The images generated from the MoticEasyScan Pro 6 scanner have helped in all spaces of their practice, said Dr. Adeyemi Abiola Adefidipe, Consultant Histopathologist at OAU. One ancillary benefit is that, because the images of every slide made at the lab are stored digitally, doctors can provide timely feedback to lab personnel, even from geographically remote locations, and identify areas where artifacts are being formed by slide production errors. According to Oyasola Adedayo O., Chief Medical Laboratory Scientist at OAU, this direct feedback loop has greatly improved output quality at the laboratory, and his team are very grateful for the scanner as a result.

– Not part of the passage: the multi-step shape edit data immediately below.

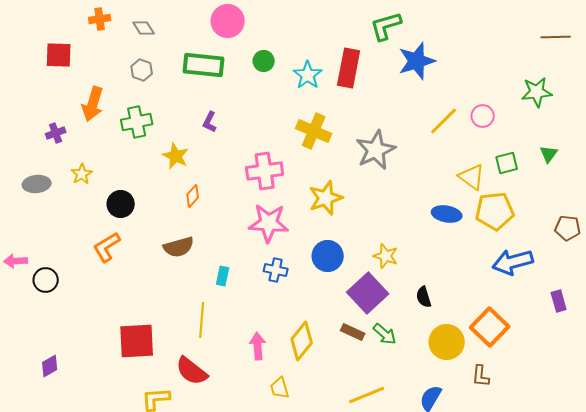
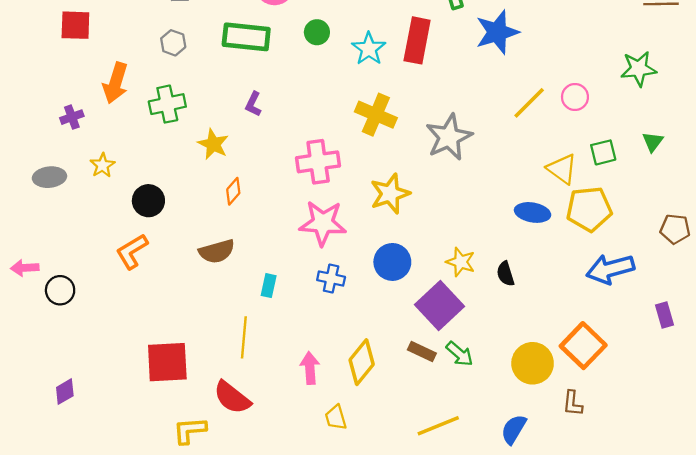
black semicircle: (424, 297) -> (505, 274), moved

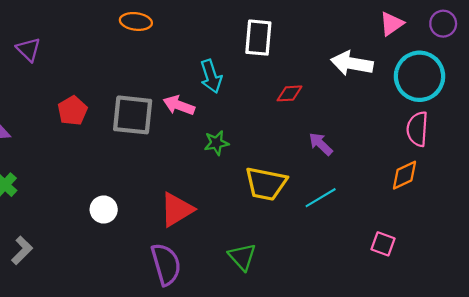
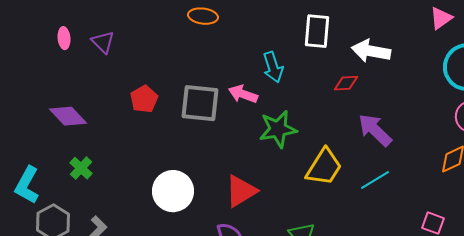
white arrow: (352, 63) -> (371, 51), moved
green star: (216, 143) -> (278, 129), size x1.6
purple arrow: (321, 144) -> (375, 130), size x1.5
yellow trapezoid: (266, 184) -> (324, 167), turned -69
white circle: (104, 210) -> (173, 191), size x1.6

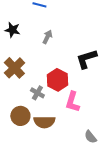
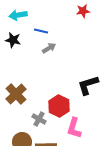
black star: (12, 30) -> (13, 40), moved
gray arrow: (47, 37) -> (49, 48), moved, turned 32

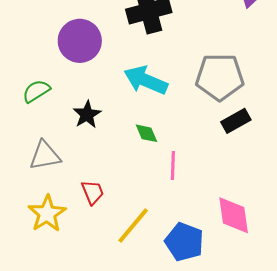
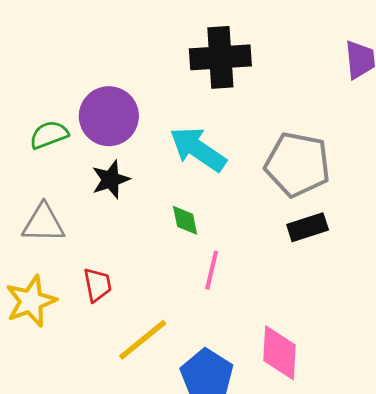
purple circle: (80, 41) -> (109, 116), moved

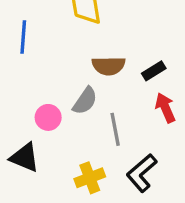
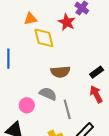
black rectangle: (154, 71) -> (97, 72), moved
gray semicircle: (85, 101) -> (48, 94), turned -96

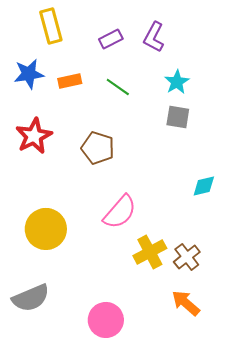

With the advent of digital pathology, there is increased opportunity for collaboration between pathologists and labs from virtually anywhere in the world. This means streamlined laboratory operations, reduced treatment errors, and the delivery of accurate diagnostic results with rapid turnaround times. And of course, the sooner a diagnosis is made, the sooner life-saving treatment can be administered to patients.

Transforming Medical Education in Nigeria

Digital pathology not only provides assistance with primary diagnoses and secondary opinions, but also with medical training. OAU has two training programs: Colorectal Cancer Echo and Breast Cancer Echo. More than 50-100 professionals from all throughout Nigeria can participate remotely in these training programs, allowing the university to hold more frequent group seminars and welcome a much larger cohort of medical residents. By facilitating remote training, digital pathology expands access to medical education in remote, underserved communities.

Furthermore, the use of digital pathology allows for effortless searching through a digitized library, as opposed to sorting through glass slides one by one in a physical archive. This feature allows Dr. Altaise to save and store case slides within the scanner’s supporting software, granting pathologists and residents at OAU quick and easy access to the entire catalog of the hospital’s slides. It now takes minutes, rather than hours, to put together review sets for tumor boards, presentations, and even slides for one-on-one discussions. With a myriad of case slides at their disposal, medical residents can now properly highlight and study the most challenging cases quickly, smoothly, and conveniently.

There are now more ways than ever before to review cases in pathology training thanks to the educational possibilities made accessible by digital pathology. Digital pathology is optimizing Nigerian medical education, serving as an invaluable instructional tool for medical residents learning how to diagnose cancer.

Long considered a luxury medical device reserved for affluent nations, digital pathology is becoming a practical reality in Nigeria, redesigning medical education and aiding in the reformation of the country’s cancer treatment initiatives.